If security is viewed simply as an IT cost and responsibility, companies will never be truly ready for the risks they face. “If you do have an attack, it’s never just the data that you lose or the customers who are victimized, it’s [also] the larger effects that the attack has on everything else,” says Ian Patterson, CIO at online brokerage Scottrade. “It’s the marketing effects, the customer service effects, the business effects.”
How Cybercrime Is Changing
The crooks are still after the money, but they are developing more sophisticated ways of getting at it. They’re willing to hang around longer and in places where the money isn’t immediately available. For example, the breach disclosed earlier this year at retailer TJX unfolded during more than a year, as criminals accessed the system multiple times to extract customer credit card numbers, using technology that has, “to date, made it impossible for us to determine the contents of most of the files we believe were stolen in 2006,” according to TJX’s annual report filed with the Securities and Exchange Commission. (For a possible way the TJX breach was accomplished, see How Organized Crime Uses Technology to Make Money.) “The new paradigm is to not make big, noisy attacks,” says Chris Painter, principal deputy chief of the Computer Crime and Intellectual Property Division at the U.S. Department of Justice.

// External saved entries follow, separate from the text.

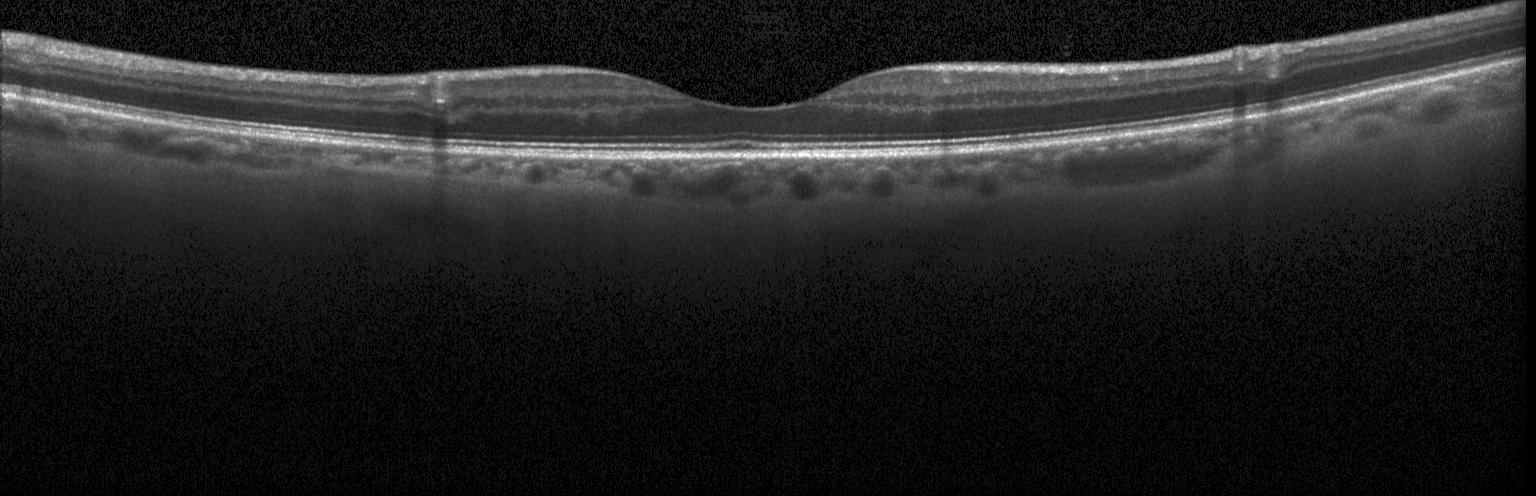 Instrument: Heidelberg Spectralis, SD-OCT, through the macula, OCT line scan — Finding: no evidence of CNV, DME, or drusen.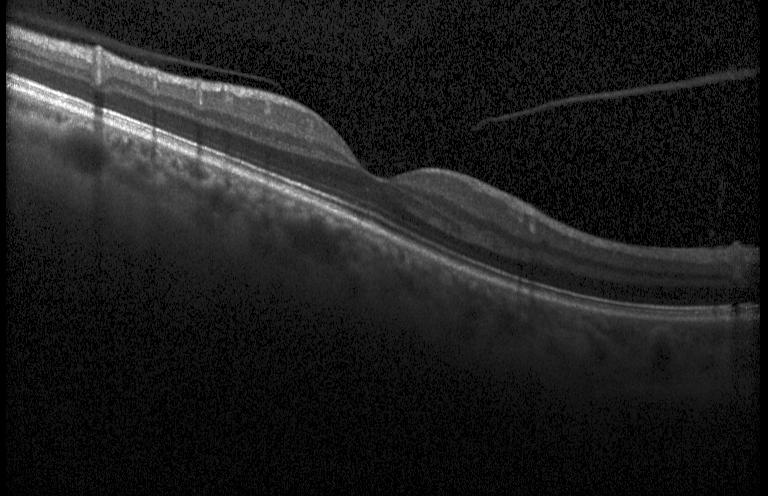
OCT line scan; Heidelberg Spectralis OCT system. This B-scan demonstrates no evidence of choroidal neovascularization, diabetic macular edema, or drusen.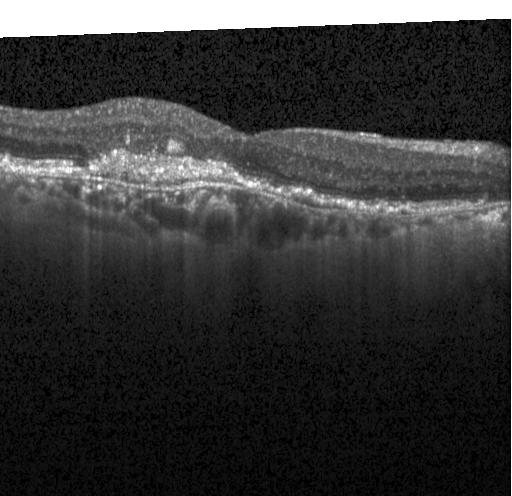

Finding: a choroidal neovascular membrane.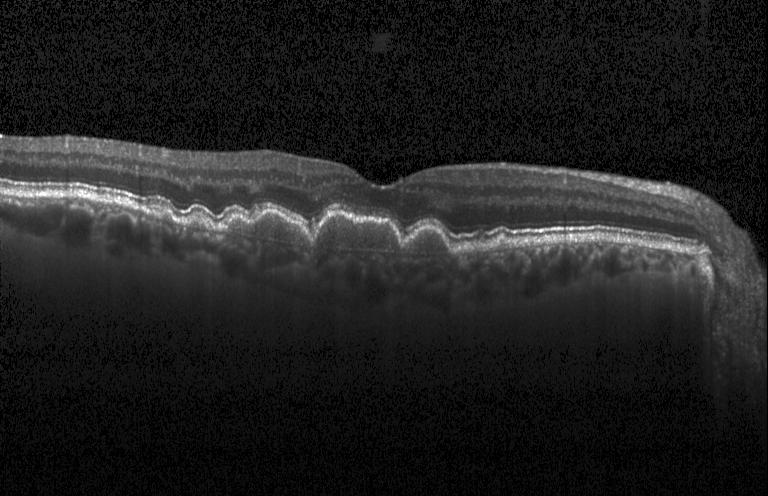 Acquired on a Heidelberg Spectralis · OCT line scan · through the macula · spectral-domain OCT
OCT finding: multiple drusen.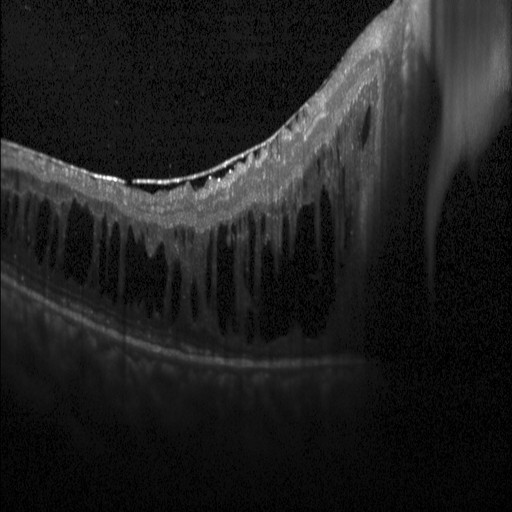

OCT line scan.
This B-scan demonstrates DME.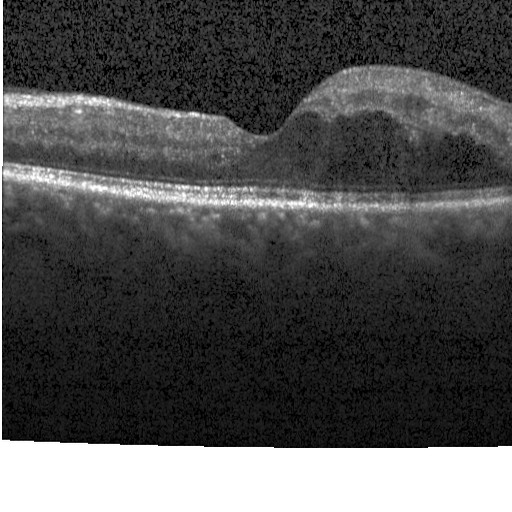
Retinal OCT B-scan — Finding: diabetic macular edema (DME).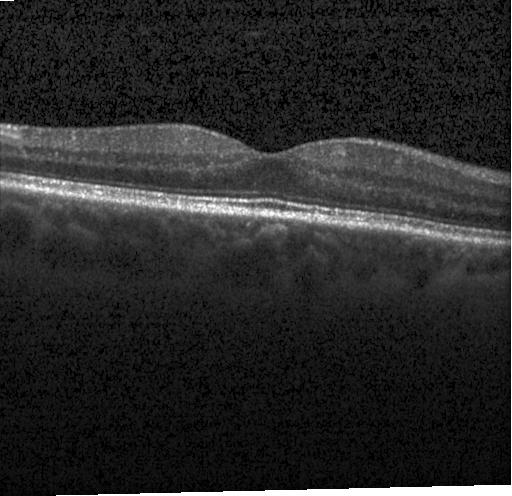

Retinal OCT cross-section — OCT finding: no evidence of choroidal neovascularization, diabetic macular edema, or drusen.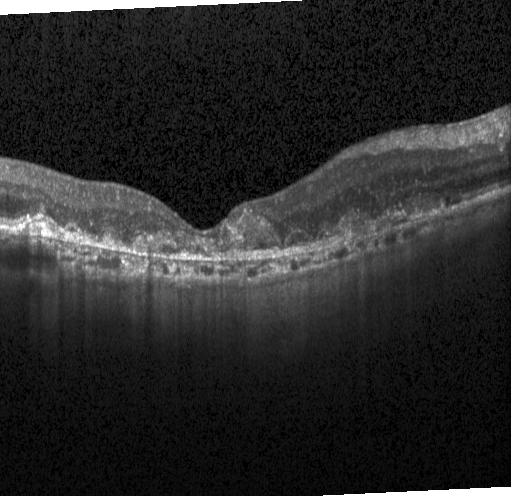 Through the macula · retinal OCT B-scan · Heidelberg Spectralis OCT system
CNV.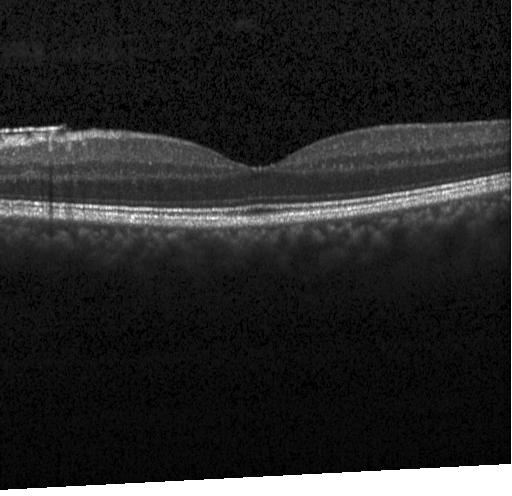
OCT B-scan; macular scan; SD-OCT — Diagnosis: neither choroidal neovascularization, diabetic macular edema, nor drusen.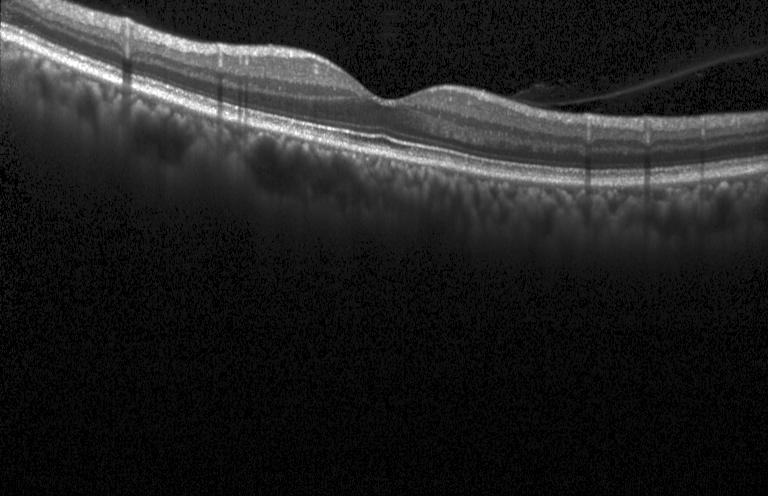

Horizontal scan through the fovea · OCT B-scan · SD-OCT. The scan shows no choroidal neovascularization, no diabetic macular edema, and no drusen.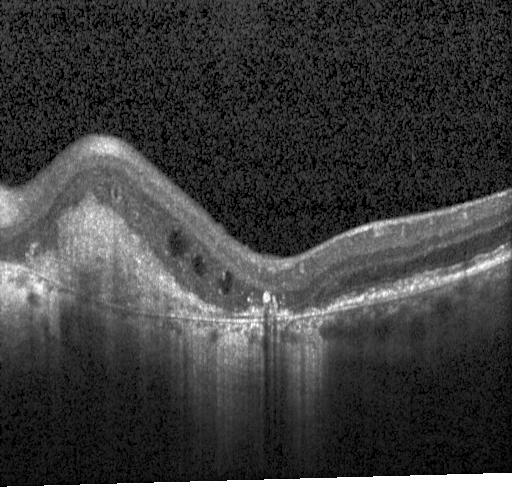
Diagnosis: CNV.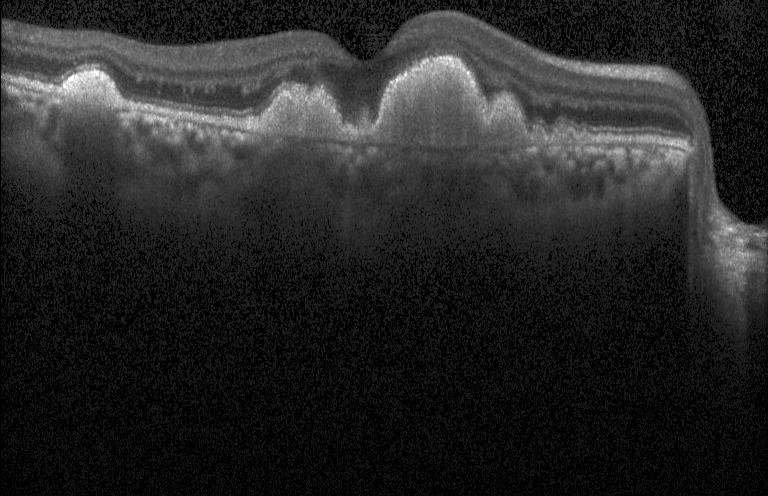 OCT B-scan — Impression: drusen.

Phishing attacks increasingly use subtle ways of gleaning information that are not apparent to even the most educated computer users. As the sophistication of the attacks continues to improve, the percentage of consumers who click where they shouldn’t has risen from 18.6 percent in 2004 to 24.9 percent last year, according to Gartner. Online crime “will spread from financial services as the use of indirect attacking grows,” says Markus Jakobsson, a security consultant and associate professor of informatics at Indiana University. “For example, perhaps you go to a funny cartoon website where it asks for information that mimics what’s needed to impersonate you on eBay.”
That threat is mounting every day. The number of people who believe or know they received phishing attacks doubled between 2004 and 2006, from 57 million to 109 million, according to Gartner. Although fewer victims are losing money, the losses per victim have more than quadrupled since 2005 and the percentage of that money recovered has dropped from 80 percent in 2005 to 54 percent in 2006. Even if victims don’t lose money, there is a cost. The Federal Trade Commission estimates that it takes consumers an average of 30 to 60 hours to clean up a credit history damaged by identity theft.